EXERCISE: Take the entries below and write them out exactly, with each picture removed.

(Intrinsic camera parameters)
★ ★ ★ ★ ★ ★ ★
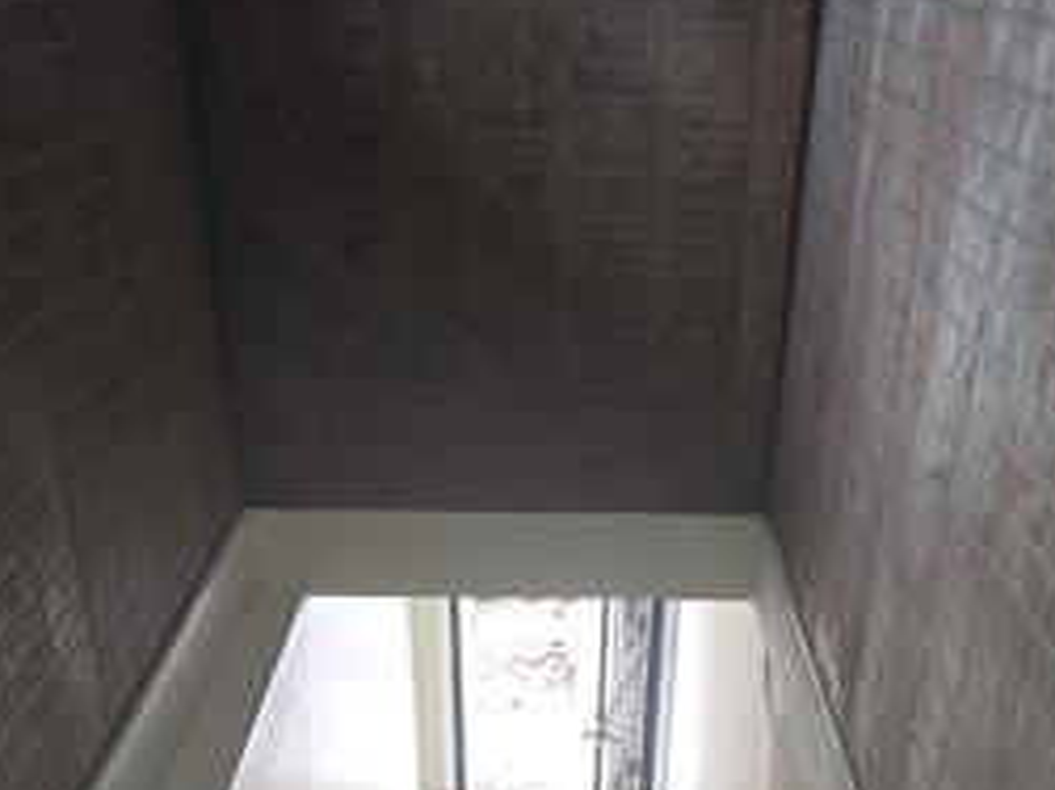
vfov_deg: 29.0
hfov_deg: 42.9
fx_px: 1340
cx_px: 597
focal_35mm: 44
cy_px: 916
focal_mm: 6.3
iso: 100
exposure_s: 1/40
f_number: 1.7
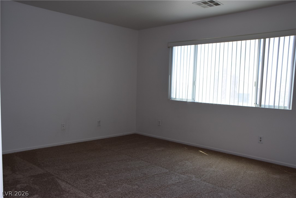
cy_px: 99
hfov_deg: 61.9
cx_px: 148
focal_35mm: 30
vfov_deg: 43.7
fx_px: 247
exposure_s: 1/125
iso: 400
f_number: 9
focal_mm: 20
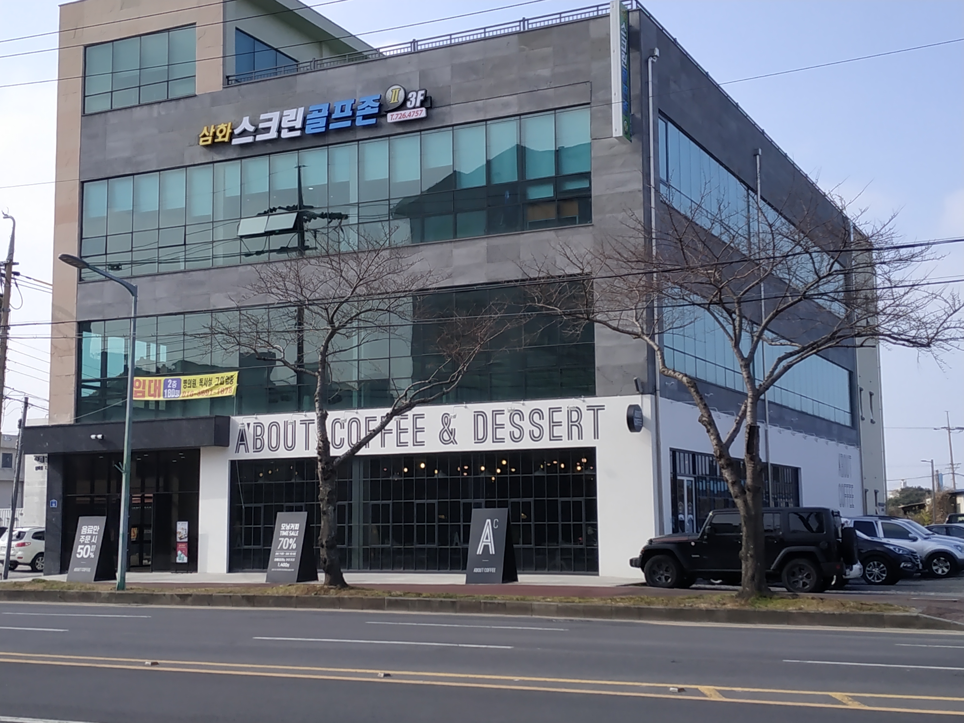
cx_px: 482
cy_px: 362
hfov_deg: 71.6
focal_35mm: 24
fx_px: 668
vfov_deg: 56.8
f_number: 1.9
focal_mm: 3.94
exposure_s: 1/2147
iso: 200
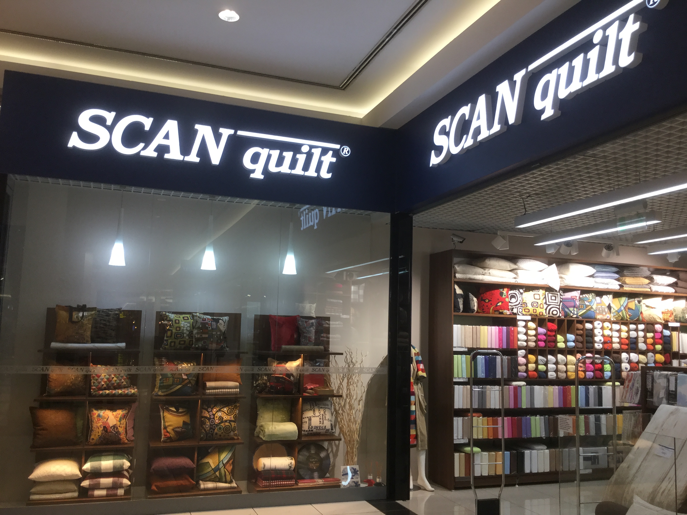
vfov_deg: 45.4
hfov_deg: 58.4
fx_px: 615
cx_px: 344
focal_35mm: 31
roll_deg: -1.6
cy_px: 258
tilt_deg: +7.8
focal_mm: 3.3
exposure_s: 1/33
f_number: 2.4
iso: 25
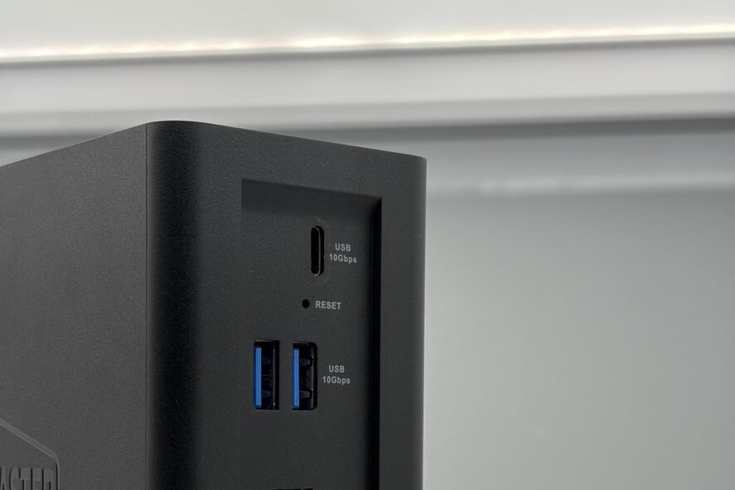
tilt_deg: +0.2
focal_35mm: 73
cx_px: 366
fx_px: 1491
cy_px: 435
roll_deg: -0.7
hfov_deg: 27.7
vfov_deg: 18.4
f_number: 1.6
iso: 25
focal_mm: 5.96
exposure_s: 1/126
★ ★ ★ ★ ★ ★ ★
EXERCISE ANSWER:
vfov_deg: 29.0
hfov_deg: 42.9
fx_px: 1340
cx_px: 597
focal_35mm: 44
cy_px: 916
focal_mm: 6.3
iso: 100
exposure_s: 1/40
f_number: 1.7
cy_px: 99
hfov_deg: 61.9
cx_px: 148
focal_35mm: 30
vfov_deg: 43.7
fx_px: 247
exposure_s: 1/125
iso: 400
f_number: 9
focal_mm: 20
cx_px: 482
cy_px: 362
hfov_deg: 71.6
focal_35mm: 24
fx_px: 668
vfov_deg: 56.8
f_number: 1.9
focal_mm: 3.94
exposure_s: 1/2147
iso: 200
vfov_deg: 45.4
hfov_deg: 58.4
fx_px: 615
cx_px: 344
focal_35mm: 31
roll_deg: -1.6
cy_px: 258
tilt_deg: +7.8
focal_mm: 3.3
exposure_s: 1/33
f_number: 2.4
iso: 25
tilt_deg: +0.2
focal_35mm: 73
cx_px: 366
fx_px: 1491
cy_px: 435
roll_deg: -0.7
hfov_deg: 27.7
vfov_deg: 18.4
f_number: 1.6
iso: 25
focal_mm: 5.96
exposure_s: 1/126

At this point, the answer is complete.